ほうれん草、小松菜、ピーマン、ニンジン、どれもこれも栄養があります。でも、野菜嫌いの子にとっては苦痛な食べ物です。パン、うどん、フライドポテトなど好きなものばかり欲しがります。
野菜を食べてもらうには、どうしたらよいのでしょうか。
大人は「栄養のバランスを考えて」「ダイエットのため」と野菜を意識して摂る人も多いです。でも、この世に生まれてまだ数年の子どもには、なかなか目的意識が持てません。苦かったり、味がなかったりする野菜を食べたくはありません。
『「テキトー母さん」流子育てのコツ』の著者の立石美津子が、子どもが野菜嫌いになる理由や、対処法と注意点についてお話しします。
野菜嫌いな子が多い理由
味には五原味があります。
- 甘味…エネルギー源として生きるために必要で、人間が好みます
- 塩味…身体の塩分バランスを保つため、自然に欲しくなります
- うまみ…タンパク質の味で身体を作るもの。これも上記と同様です
- 酸味…酸っぱい、腐敗のサイン、腐っている、危ないと感じる
- 苦味…毒である、恐怖を感じる
1~3は、身体に必要なものとして「美味しい」と感じるようにできています。
けれども、4、5は積極的に摂るように脳でシステム化されておらず、むしろ生物界では生存を脅かすものとして、拒否する傾向にあるそうです。

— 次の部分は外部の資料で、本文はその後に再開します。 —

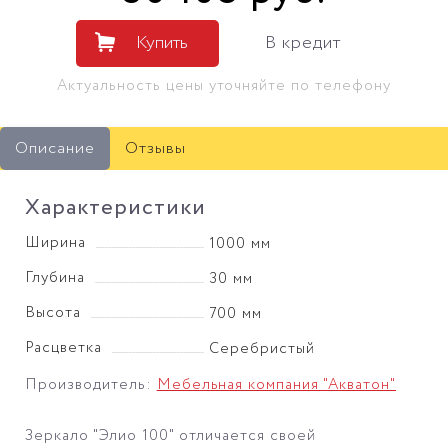
Купить
В кредит
Актуальность цены уточняйте по телефону
Описание
Отзывы
Характеристики
Ширина
1000 мм
Глубина
30 мм
Высота
700 мм
Расцветка
Серебристый
Производитель:
Мебельная компания "Акватон"
Зеркало "Элио 100" отличается своей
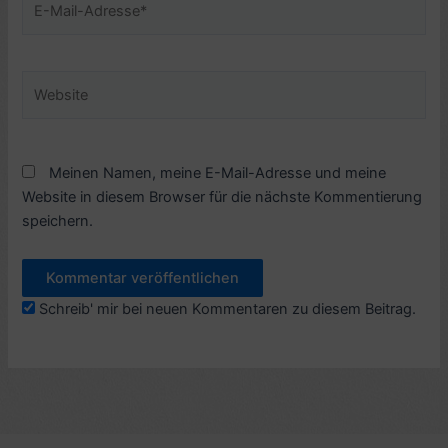
Mail-
Adresse*
Website
Meinen Namen, meine E-Mail-Adresse und meine
Website in diesem Browser für die nächste Kommentierung
speichern.
Schreib' mir bei neuen Kommentaren zu diesem Beitrag.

野菜(特に葉物野菜)は苦味があり、嫌いな子どもが多いです。繊維も多いので食感もモソモソして、いつまでも口の中に残ります。水分がなくなり飲み込めず、悪戦苦闘します。
こんなときは、次のように調理法を工夫しましょう。
- 片栗粉や葛粉でとろみをつけ、飲み込みやすくする。
- 濃い味にならない程度に甘味、塩味を付ける。
- 繊維に沿って切るのではなく、繊維を断ち切るような切り方にする。
また「たくさん食べてほしい」と多く盛りつけがちですが、苦手な食材なのですから、まずは少量からにしましょう。
嫌いな食べ物を口に無理やり押し込まれたら…
さて、嫌いな食べ物を無理矢理口に入れられたらどう思うでしょうか?
「オエッ!」となってしまい、食事時間が物凄く苦痛になりますよね。
そこで、たとえばニンジンが嫌いな場合、子どもにわからないように細かく刻んでハンバーグに入れても、嫌いなものに対して舌が敏感になっていますので、すぐにバレてしまいます。
そうなると、ニンジンが入っていないハンバーグでも、「もしかしたら、嫌いなニンジがン隠されているかもしれない」と疑われてしまいます。
私は保育園で仕事をしていましたが、保育園の給食では「残さず食べよう」とか「お皿をピカピカにしよう」という方針のため、保育士が一生懸命子どもに食べさせています。
そんなとき、つい「何とか食べさせよう」という思いが募って、子どもの大好きな白いご飯の上にのせて口に入れたり、汁物の中に入れて一緒に飲ませたりしていた保育士もいましたが、これは良くないですね。自分がやられたら、嫌ですよね。